Text for analysis
((

# Can I fix highlights myself?



## misstaylor86 (Feb 6, 2009)

Hey everyone -- this is actually my first post, so Hi! 
	

	
	
		
		

		
			





Anyway.. yesterday I went to the hair salon and my regular guy gave me highlights (he said he was going to add a pop of color to my look, and I thought that meant shine or something) anyway, I ended up liking it at the salon, and now I hate it.. can I call him and tell him that I don't like it? And that I just want him to put my regular color over the highlights? I have never had a bad experience at a salon before so I don't exactly know whats poor etiquette.

Do you think it would just be easier for me to fix it myself then go through the hassle?  They are really subtle blond highlights (there is like 6 on my whole head) -- I think I could just put dark brown hair dye over them and fix the problem myself -- has anyone ever done this?

Thanks,
Taylor


----------



## bebeflamand (Feb 6, 2009)

If I were you I'd go back to the salon.  Eventhough they're subtle highlights, he did bleach your hair.  Getting the colour even yourself is quite tricky imho and might maybe damage your hair.


----------



## RoseyPosey (Feb 6, 2009)

DONT TRY TO DO IT YOURSELF!! go back to your salon. tell him you dont care for it and would prefer he fix it. He shouldnt have a probelm fixing it, and it will turn out much better if he fixes it then you try to yourself.


----------



## Skin*Deep (Feb 6, 2009)

even if you dye over them it will still be lighter than the rest, and you will have a heck of a time if you try to get the dye on just the highlights. If thats the first time your hair has seen bleach, and its subtle, I really doubt you could damage your hair with a little dye, but you should let him fix it...you paid him.....and if you are worried about poor etiquette or being rude, think about going back to your "regular guy" in a month for a trim and explaining where the highlights went? haha better just fess up and say you don't love it, he shouldn't mind at all, he wants to keep your business!

))

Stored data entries
((

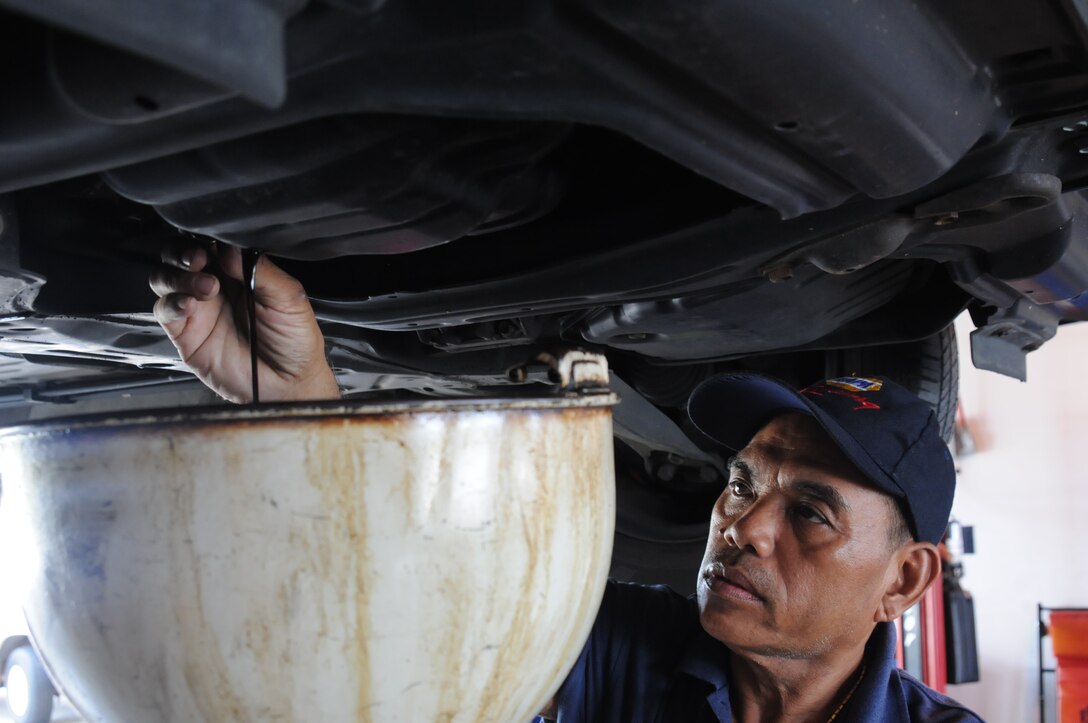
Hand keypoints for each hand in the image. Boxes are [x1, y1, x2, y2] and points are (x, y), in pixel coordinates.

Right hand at [150, 242, 339, 402]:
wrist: (288, 384)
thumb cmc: (295, 342)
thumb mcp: (289, 299)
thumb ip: (261, 271)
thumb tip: (230, 248)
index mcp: (241, 273)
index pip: (212, 244)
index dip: (206, 239)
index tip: (213, 243)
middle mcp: (216, 287)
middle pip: (180, 256)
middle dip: (183, 252)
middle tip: (198, 259)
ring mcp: (199, 310)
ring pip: (166, 279)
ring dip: (179, 276)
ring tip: (206, 287)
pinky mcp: (186, 334)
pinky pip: (164, 311)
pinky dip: (170, 303)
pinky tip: (188, 306)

))

Exercise directions
Rewrite the hair highlights thread from "## RoseyPosey (Feb" to "Skin*Deep (Feb 6, 2009)", replacing "salon" with "barbershop".

Answer to this task
## RoseyPosey (Feb 6, 2009)

DONT TRY TO DO IT YOURSELF!! go back to your barbershop. tell him you dont care for it and would prefer he fix it. He shouldnt have a probelm fixing it, and it will turn out much better if he fixes it then you try to yourself.


----------



## Skin*Deep (Feb 6, 2009)